◆ **WORK TO COMPLETE**
Your task is to repeat the lines below exactly, excluding any pictures they contain.

◆ **THE DATA**
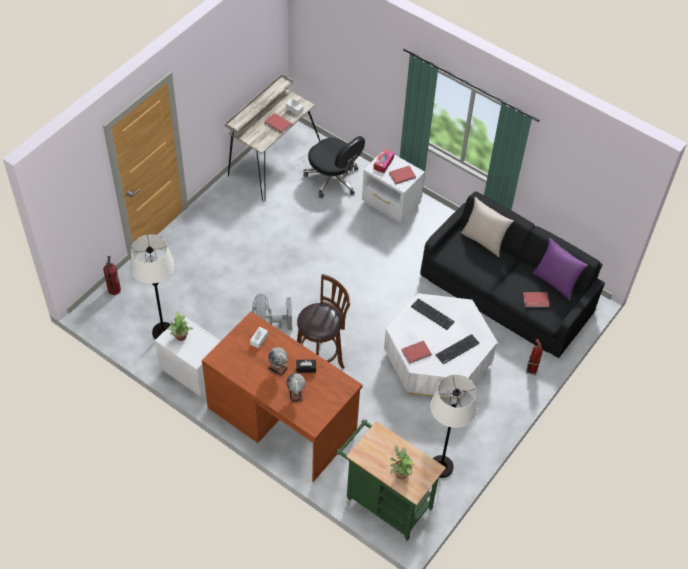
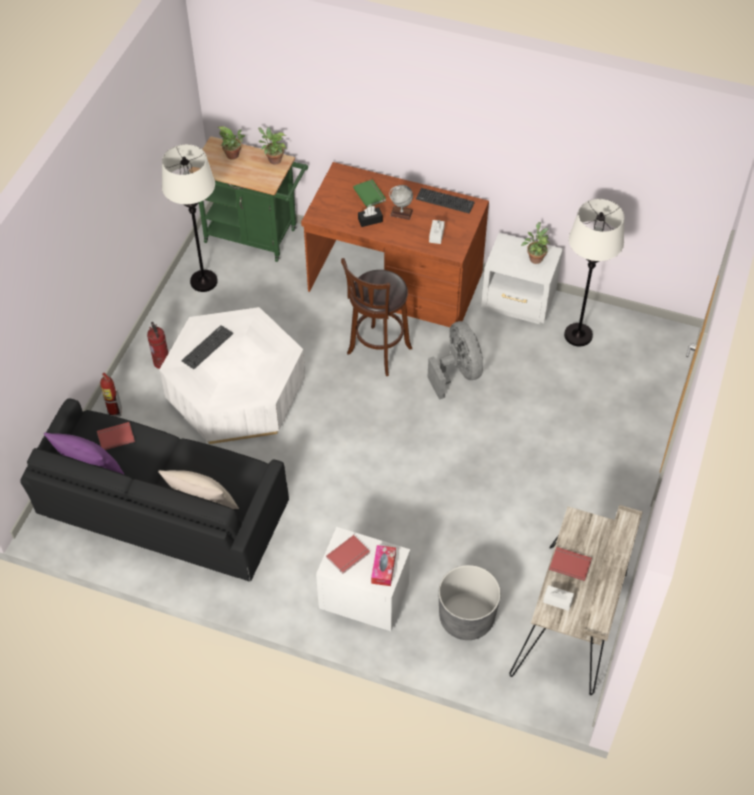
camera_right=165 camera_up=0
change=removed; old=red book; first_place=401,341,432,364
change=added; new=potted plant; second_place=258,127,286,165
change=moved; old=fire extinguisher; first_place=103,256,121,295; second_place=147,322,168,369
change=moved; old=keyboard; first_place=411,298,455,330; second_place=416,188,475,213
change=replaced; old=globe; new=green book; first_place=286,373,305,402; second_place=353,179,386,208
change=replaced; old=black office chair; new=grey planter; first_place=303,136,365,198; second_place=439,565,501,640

◆ **TASK ANSWER**
camera_right=165 camera_up=0
change=removed; old=red book; first_place=401,341,432,364
change=added; new=potted plant; second_place=258,127,286,165
change=moved; old=fire extinguisher; first_place=103,256,121,295; second_place=147,322,168,369
change=moved; old=keyboard; first_place=411,298,455,330; second_place=416,188,475,213
change=replaced; old=globe; new=green book; first_place=286,373,305,402; second_place=353,179,386,208
change=replaced; old=black office chair; new=grey planter; first_place=303,136,365,198; second_place=439,565,501,640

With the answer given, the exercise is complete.